I do a lot of things so that I might look back one day and say, "I endured that." This is one of those things. Isn't it romantic to take the slow boat up the Mekong from Luang Prabang to Thailand? For awhile there, the water level was too low for the slow boats and they stopped the service altogether. I was quite pleased to learn that the boats were running when I wanted to leave Luang Prabang. I had heard horror stories about wooden benches with no cushions, so I was prepared to endure.
This was my first glimpse of boat 008, which would take me from Luang Prabang to Pakbeng.
But can you imagine my delight when I saw that instead of hard wooden benches, I would get to sit on a re-purposed bus seat?
This is a luxury riverboat if ever there was one. It looks like a shiny new camper or something. I can sit for 8 hours in a car seat. I've done that plenty over the last few weeks.

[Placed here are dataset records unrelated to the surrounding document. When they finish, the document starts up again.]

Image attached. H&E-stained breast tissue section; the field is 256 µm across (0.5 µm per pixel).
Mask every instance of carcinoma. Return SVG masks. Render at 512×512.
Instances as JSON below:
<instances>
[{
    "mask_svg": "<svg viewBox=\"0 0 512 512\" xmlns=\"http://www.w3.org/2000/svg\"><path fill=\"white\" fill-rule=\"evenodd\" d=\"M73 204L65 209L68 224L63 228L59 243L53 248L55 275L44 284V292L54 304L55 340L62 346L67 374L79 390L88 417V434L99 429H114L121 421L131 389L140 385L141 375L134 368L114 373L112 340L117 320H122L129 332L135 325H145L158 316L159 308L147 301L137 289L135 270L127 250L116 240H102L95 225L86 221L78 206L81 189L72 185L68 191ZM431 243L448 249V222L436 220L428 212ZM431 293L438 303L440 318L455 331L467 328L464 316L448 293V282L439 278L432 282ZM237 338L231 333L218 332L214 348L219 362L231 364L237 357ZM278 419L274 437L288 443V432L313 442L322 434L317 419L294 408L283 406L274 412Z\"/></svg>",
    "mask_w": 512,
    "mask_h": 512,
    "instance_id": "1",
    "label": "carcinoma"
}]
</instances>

The water level is still quite low, and there are some nifty rock formations visible poking out of the water, like this:
And other, invisible ones scraping the bottom of the boat. The boat chugged along, though, slowing to a crawl as it navigated up rapids and taking me all the way to Pakbeng.
(I like to think that this is a family who decided to build their house on a barge, just because. And then they adopted a baby elephant for each of their children, and when they're not taking things up the bank of the Mekong, the elephants run and play on the barge like it's their own big backyard.)
It was not a eight hour ride. It might be eight hours downstream, or eight hours when the water level is higher. Today, it was not eight hours. Today, I was very ready to get off of the boat after ten hours.
Pakbeng is where the boat stops and you have to find a guesthouse. As usual, there are representatives from various guesthouses at the dock, or the top of the rocks you climb up when you get out of the boat.
There is nothing else in Pakbeng. There is no Internet. There are no karaoke bars. There are no bookshops. And the only way out in either direction is 10 hours of death. (Death is a boat, Guildenstern!)
The boat out of Pakbeng was this:
Here were the wooden benches with strict, tall backs.
Early in the ride most people abandoned the benches and built nests on the floor with backpacks, stolen cushions, and (thank you, Past Emily) travel pillows.
Maybe it was the different speeds that the water, land and clouds were moving, or maybe it was the fact that I had had my face buried in a book most of the day, or maybe it was that I had been dead for two whole days, but my eyes started playing tricks on me and the planks of the boat started moving. I didn't feel remotely nauseated, but I was pleased for my sanity to arrive in Huaey Sai, at sunset on the second day.
The ferry to Thailand wasn't running anymore, so I stayed the night and woke up bright and early to come back "home" to Thailand.